Das Rätsel der explodierten Kröten
Die Weiden am Ufer zeigen ihr erstes frisches Grün, im dunklen Wasser spiegelt sich ein Stockenten-Paar, das gemeinsam seine Runden zieht auf dem "Tümpel des Todes". So tauften Boulevard-Zeitungen den Teich an der Stadionstraße im Hamburger Bezirk Altona, nachdem sich dort im Frühjahr 2005 ein Tierdrama abgespielt hatte, das bis heute Rätsel aufgibt.
"Als ich am frühen Morgen am Regenrückhaltebecken ankam, sah ich, wie etliche Erdkröten hektisch aus dem Wasser an Land paddelten", erinnert sich Werner Smolnik vom Naturschutzbund (NABU) Hamburg-Altona. "Sie gaben unnatürliche Töne von sich, es war mehr ein Schreien als ein Quaken.
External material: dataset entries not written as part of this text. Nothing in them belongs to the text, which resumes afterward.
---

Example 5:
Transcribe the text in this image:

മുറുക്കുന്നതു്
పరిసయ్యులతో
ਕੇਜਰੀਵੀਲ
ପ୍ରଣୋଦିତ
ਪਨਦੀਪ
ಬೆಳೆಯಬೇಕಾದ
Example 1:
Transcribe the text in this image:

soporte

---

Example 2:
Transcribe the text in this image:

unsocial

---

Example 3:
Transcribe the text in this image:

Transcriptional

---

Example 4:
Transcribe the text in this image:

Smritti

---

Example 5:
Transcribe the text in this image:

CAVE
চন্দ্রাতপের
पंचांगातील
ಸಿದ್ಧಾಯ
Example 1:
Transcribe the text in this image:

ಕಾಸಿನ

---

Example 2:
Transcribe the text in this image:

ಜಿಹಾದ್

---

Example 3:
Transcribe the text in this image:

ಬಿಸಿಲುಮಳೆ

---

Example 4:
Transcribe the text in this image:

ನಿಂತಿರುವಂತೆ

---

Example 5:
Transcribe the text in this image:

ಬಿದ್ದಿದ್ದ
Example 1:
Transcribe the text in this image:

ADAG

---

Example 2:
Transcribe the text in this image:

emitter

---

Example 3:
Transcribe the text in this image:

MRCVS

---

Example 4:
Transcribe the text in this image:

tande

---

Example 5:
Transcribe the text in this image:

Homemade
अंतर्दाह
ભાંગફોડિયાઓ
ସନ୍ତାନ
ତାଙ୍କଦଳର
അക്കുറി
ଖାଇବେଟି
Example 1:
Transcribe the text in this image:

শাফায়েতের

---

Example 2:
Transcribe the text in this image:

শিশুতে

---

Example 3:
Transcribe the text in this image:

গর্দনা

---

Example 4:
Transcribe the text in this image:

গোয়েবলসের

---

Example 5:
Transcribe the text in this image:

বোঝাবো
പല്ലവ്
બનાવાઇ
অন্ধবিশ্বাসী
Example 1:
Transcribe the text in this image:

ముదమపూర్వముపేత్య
Sie blähten sich auf und manche platzten so heftig, dass die Innereien herausspritzten." Er habe sogar etwas am Knie abbekommen.
Fast 1.000 tote Kröten
Auch Spaziergänger bemerkten die seltsamen Vorgänge. "Die waren ebenso schockiert, weil überall die Kadaver der aufgeplatzen Tiere herumlagen", sagt Smolnik. An die 1.000 tote Erdkröten zählte der heute 68-Jährige damals. Er alarmierte das Tiefbauamt, das eine Biologin schickte. "Aber wir konnten uns beide keinen Reim darauf machen, was hier vor sich ging."
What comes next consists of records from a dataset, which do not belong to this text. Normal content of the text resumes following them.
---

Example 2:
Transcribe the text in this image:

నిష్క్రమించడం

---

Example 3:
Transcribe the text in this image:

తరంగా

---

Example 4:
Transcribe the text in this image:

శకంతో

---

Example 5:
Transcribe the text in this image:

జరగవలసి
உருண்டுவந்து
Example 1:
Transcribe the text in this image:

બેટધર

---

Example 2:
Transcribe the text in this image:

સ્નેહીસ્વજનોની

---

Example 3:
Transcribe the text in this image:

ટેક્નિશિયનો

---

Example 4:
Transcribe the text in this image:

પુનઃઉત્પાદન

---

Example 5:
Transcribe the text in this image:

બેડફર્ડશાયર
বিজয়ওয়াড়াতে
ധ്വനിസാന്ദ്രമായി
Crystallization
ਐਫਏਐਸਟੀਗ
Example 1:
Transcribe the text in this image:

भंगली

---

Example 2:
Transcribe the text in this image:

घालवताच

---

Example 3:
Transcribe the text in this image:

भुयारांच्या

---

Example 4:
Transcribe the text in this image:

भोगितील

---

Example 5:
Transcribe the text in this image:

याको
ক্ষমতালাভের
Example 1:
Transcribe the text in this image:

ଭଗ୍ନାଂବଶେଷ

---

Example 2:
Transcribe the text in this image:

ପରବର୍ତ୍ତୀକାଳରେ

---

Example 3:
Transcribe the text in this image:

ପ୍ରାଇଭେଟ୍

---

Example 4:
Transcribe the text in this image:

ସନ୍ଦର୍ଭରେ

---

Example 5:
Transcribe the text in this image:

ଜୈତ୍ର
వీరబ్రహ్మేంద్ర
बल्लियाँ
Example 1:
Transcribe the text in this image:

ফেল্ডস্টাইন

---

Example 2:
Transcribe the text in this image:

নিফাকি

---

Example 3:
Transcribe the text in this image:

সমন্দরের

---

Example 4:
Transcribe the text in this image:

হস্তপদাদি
In den folgenden Tagen sperrten die Behörden den auch bei Spaziergängern mit Hunden beliebten Teich mit Flatterband ab, um die Ausbreitung einer möglichen Krankheit oder eine Berührung mit einem Gift zu vermeiden. "Betreten der angrenzenden Flächen verboten", hieß es auf einem Warnschild.
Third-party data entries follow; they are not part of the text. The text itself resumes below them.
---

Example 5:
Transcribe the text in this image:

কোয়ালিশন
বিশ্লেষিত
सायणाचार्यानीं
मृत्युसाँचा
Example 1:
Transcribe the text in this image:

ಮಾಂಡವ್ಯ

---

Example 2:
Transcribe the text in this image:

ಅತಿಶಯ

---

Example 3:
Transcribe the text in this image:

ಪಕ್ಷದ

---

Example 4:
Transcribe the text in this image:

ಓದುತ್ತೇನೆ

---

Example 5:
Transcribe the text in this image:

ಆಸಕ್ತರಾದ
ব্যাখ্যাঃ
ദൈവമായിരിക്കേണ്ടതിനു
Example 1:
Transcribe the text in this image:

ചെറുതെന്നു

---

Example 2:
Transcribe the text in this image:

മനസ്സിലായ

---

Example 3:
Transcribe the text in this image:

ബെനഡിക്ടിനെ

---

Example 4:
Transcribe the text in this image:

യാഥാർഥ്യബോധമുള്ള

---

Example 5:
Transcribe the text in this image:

Internationale Presse und "Dittsche" berichteten
Bald berichteten neben der deutschen Presse auch ausländische Medien wie die BBC, "USA Today" oder "The Independent" über die mysteriösen Vorkommnisse an dem Tümpel in Altona. Sogar "Dittsche" fabulierte in seiner Eppendorfer Kneipe über die "Torpedo-Kröten". Der Aufklärungsdruck auf die Behörden wuchs: Was ließ die Kröten derart jämmerlich verenden? Ein Gift? Ein Keim, ein Parasit oder ein Pilz? Ein neuartiges Virus, das sich vielleicht schnell ausbreitete?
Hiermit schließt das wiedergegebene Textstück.